I think I have been around here too long because I can remember too many of these reports. To get back to Mr. Mayes' comment about the Inuit, back in, I think it was 2005, Justice Berger issued a report which in part dealt with education in Nunavut. He indicated, I believe, that about $20 million needed to be infused into the education system in order to meet the conditions in the land claims and self-government agreement. To my knowledge, that report was never officially responded to. You don't need to respond to that.
Mr. Mayes also mentioned the post-secondary report that the committee worked on, which was a very good report. One of the committee's recommendations was to infuse some additional funding into the PSSSP, the post-secondary student support program, and the ISSP, the Indian studies support program. Instead what we've seen are unilateral changes to the ISSP that have made it very difficult for some institutions to carry on with some of the very good aboriginal programming that they were doing.

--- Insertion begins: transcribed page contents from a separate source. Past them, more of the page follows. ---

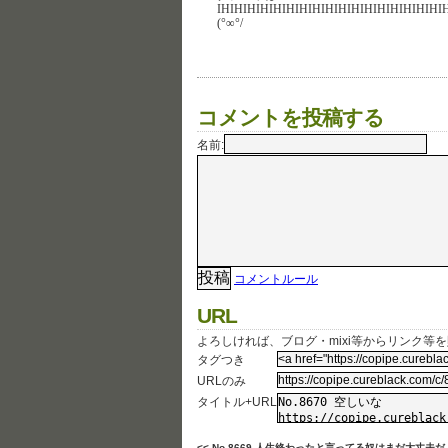
IHIHIHIHIHIHIHIHIHIHIHIHIHIHIHIHIHI
(°∞°/
コメントを投稿する
名前:
コメントルール
URL
よろしければ、ブログ・mixi等からリンク等
タグつき
URLのみ
タイトル+URL
<< No.8669 人生終わったと言ってる奴はまだ大丈夫だ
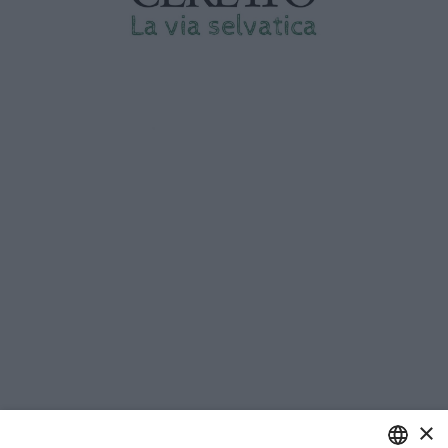
Un progetto curato da Matteo Caccia
×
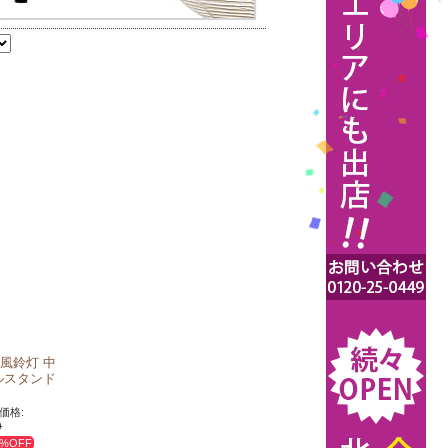
風鈴灯 中
ルスタンド
価格:
)
7%OFF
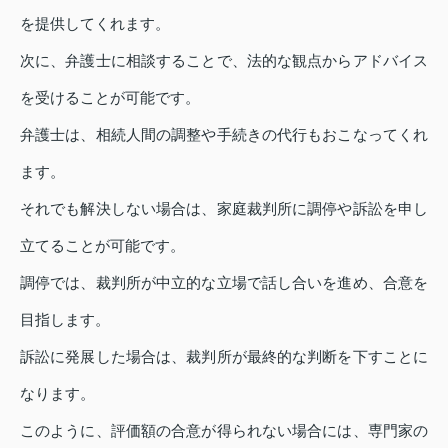
を提供してくれます。
次に、弁護士に相談することで、法的な観点からアドバイス
を受けることが可能です。
弁護士は、相続人間の調整や手続きの代行もおこなってくれ
ます。
それでも解決しない場合は、家庭裁判所に調停や訴訟を申し
立てることが可能です。
調停では、裁判所が中立的な立場で話し合いを進め、合意を
目指します。
訴訟に発展した場合は、裁判所が最終的な判断を下すことに
なります。
このように、評価額の合意が得られない場合には、専門家の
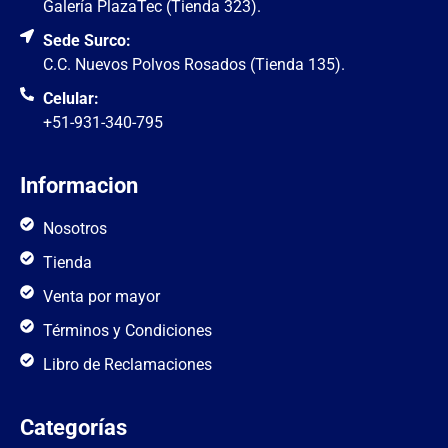
Galería PlazaTec (Tienda 323).
Sede Surco:
C.C. Nuevos Polvos Rosados (Tienda 135).
Celular:
+51-931-340-795
Informacion
Nosotros
Tienda
Venta por mayor
Términos y Condiciones
Libro de Reclamaciones
Categorías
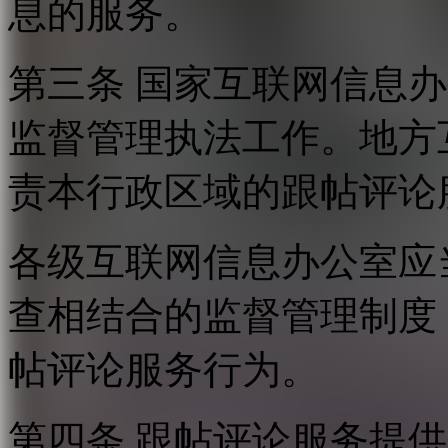
息的服务。
第三条 国家互联网信息
监督管理执法工作。地方
责本行政区域的跟帖评论
各级互联网信息办公室应
查相结合的监督管理制度
帖评论服务行为。
第四条 跟帖评论服务提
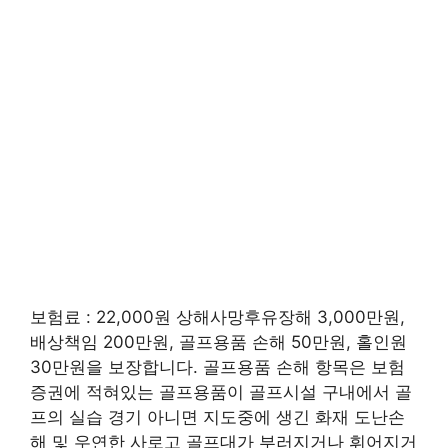
보험료 : 22,000원 상해사망후유장해 3,000만원,
배상책임 200만원, 골프용품 손해 50만원, 홀인원
30만원을 보장합니다. 골프용품 손해 항목은 보험
증권에 적혀있는 골프용품이 골프시설 구내에서 골
프의 실습 경기 아니면 지도중에 생긴 화재 도난손
해 및 우연한 사로고 골프대가 부러지거나 휘어지거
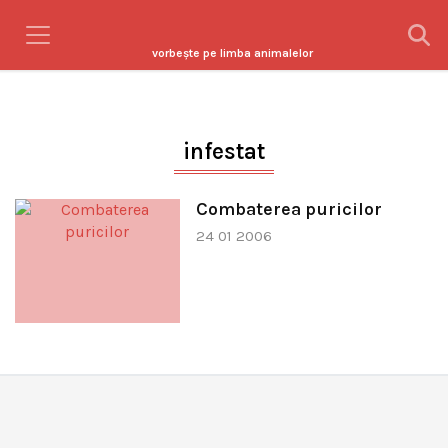
vorbeşte pe limba animalelor
infestat
Combaterea puricilor
24 01 2006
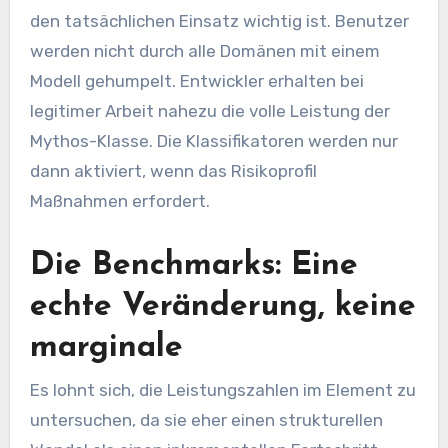
den tatsächlichen Einsatz wichtig ist. Benutzer
werden nicht durch alle Domänen mit einem
Modell gehumpelt. Entwickler erhalten bei
legitimer Arbeit nahezu die volle Leistung der
Mythos-Klasse. Die Klassifikatoren werden nur
dann aktiviert, wenn das Risikoprofil
Maßnahmen erfordert.
Die Benchmarks: Eine
echte Veränderung, keine
marginale
Es lohnt sich, die Leistungszahlen im Element zu
untersuchen, da sie eher einen strukturellen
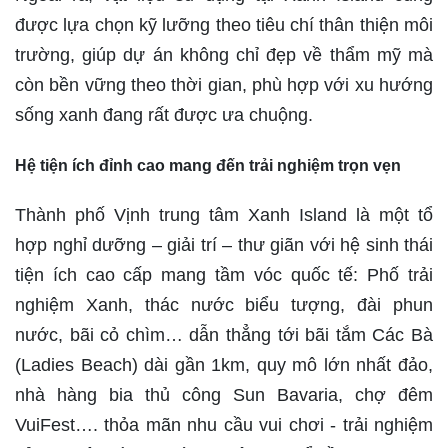
được lựa chọn kỹ lưỡng theo tiêu chí thân thiện môi
trường, giúp dự án không chỉ đẹp về thẩm mỹ mà
còn bền vững theo thời gian, phù hợp với xu hướng
sống xanh đang rất được ưa chuộng.
Hệ tiện ích đỉnh cao mang đến trải nghiệm trọn vẹn
Thành phố Vịnh trung tâm Xanh Island là một tổ
hợp nghỉ dưỡng – giải trí – thư giãn với hệ sinh thái
tiện ích cao cấp mang tầm vóc quốc tế: Phố trải
nghiệm Xanh, thác nước biểu tượng, đài phun
nước, bãi cỏ chìm… dẫn thẳng tới bãi tắm Các Bà
(Ladies Beach) dài gần 1km, quy mô lớn nhất đảo,
nhà hàng bia thủ công Sun Bavaria, chợ đêm
VuiFest…. thỏa mãn nhu cầu vui chơi - trải nghiệm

The third piece I wanted to raise was with regard to per capita funding for K-to-12 schools on reserve. The number that's being floated out there and consistently used says that the funding is somewhere between $12,000 to $14,000 per student. That is utter nonsense. On-reserve schools do not get the same level of funding as off-reserve schools. The number that is being floated is the gross amount of money divided by the gross number of students, and that includes students who first nations have to pay for to attend provincial schools. I've seen the memorandums that demonstrate that sometimes on-reserve schools will get $6,000, $7,000, or $8,000 but they'll be paying off-reserve schools $12,000 or $14,000.
We need to clear up this notion that first nations on reserves are getting exactly the same or equitable funding as off-reserve schools. It's simply not true. You can ask any first nations community that is in that situation. If the committee would like it, I can provide some documentation to that effect so that we can quit using that number which is simply not true.
I want to ask Mr. Clarke about FNLMAs.
We would agree, Mr. Clarke, that FNLMAs are certainly a way forward in terms of control in the community of land development, economic opportunity, and certainty. It's a very good program. My understanding is that at the last count there were about 80 first nations that were on the wait list for FNLMAs. Is that still correct, Mr. Clarke?